* [INSTRUCTIONS FOR THE TASK] Below are the records; copy each line in them that holds the word "pready".

______________________________

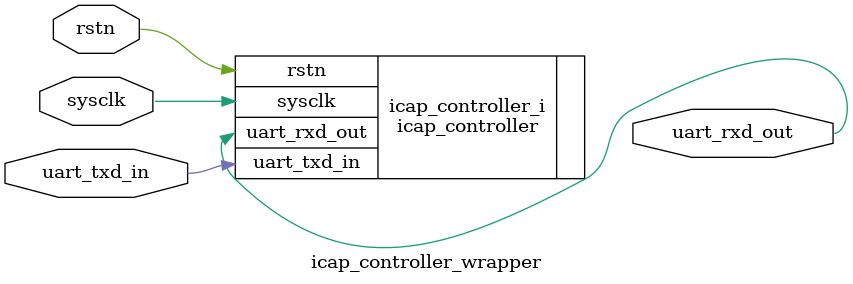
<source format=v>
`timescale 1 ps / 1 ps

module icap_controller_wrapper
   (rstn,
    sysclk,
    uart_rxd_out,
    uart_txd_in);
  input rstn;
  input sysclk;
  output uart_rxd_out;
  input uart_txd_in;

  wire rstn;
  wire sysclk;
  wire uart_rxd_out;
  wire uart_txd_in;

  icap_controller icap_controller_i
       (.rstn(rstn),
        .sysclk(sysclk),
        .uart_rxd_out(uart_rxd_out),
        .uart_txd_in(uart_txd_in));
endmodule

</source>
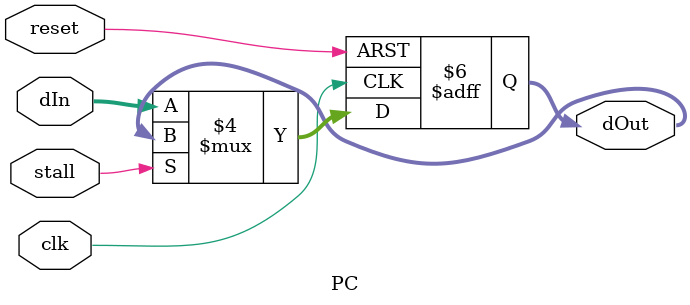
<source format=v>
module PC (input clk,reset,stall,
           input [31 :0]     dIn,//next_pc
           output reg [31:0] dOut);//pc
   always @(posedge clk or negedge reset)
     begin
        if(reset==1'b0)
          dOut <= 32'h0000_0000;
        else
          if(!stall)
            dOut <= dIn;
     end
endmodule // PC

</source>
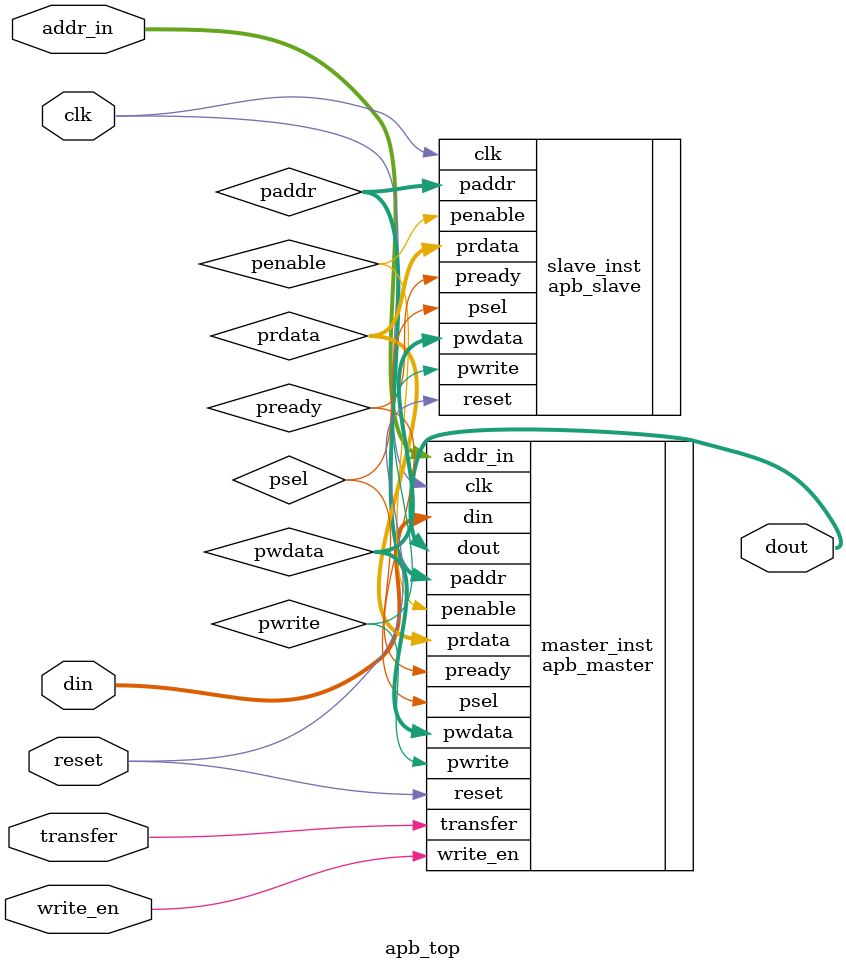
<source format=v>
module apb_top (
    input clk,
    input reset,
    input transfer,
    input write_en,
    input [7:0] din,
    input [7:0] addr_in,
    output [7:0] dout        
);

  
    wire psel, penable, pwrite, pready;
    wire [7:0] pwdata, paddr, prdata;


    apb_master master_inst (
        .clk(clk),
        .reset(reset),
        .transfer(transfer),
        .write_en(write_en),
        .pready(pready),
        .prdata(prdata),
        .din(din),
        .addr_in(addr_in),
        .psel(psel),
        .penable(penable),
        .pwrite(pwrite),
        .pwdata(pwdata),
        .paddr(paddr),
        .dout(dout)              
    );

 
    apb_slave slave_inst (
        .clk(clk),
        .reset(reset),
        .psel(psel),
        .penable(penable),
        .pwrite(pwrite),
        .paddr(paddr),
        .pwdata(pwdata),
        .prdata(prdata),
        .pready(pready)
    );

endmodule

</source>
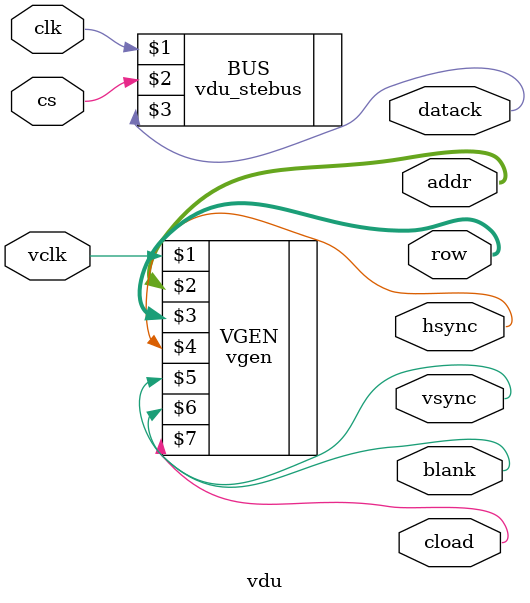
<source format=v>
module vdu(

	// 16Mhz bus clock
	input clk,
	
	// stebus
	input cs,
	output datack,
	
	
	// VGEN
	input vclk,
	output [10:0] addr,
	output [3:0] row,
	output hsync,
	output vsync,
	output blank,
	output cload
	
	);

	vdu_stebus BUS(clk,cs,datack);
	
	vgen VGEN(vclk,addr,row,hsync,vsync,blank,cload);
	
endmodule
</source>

______________________________

* [SOLUTION TO THIS PROBLEM]
    wire psel, penable, pwrite, pready;
        .pready(pready),
        .pready(pready)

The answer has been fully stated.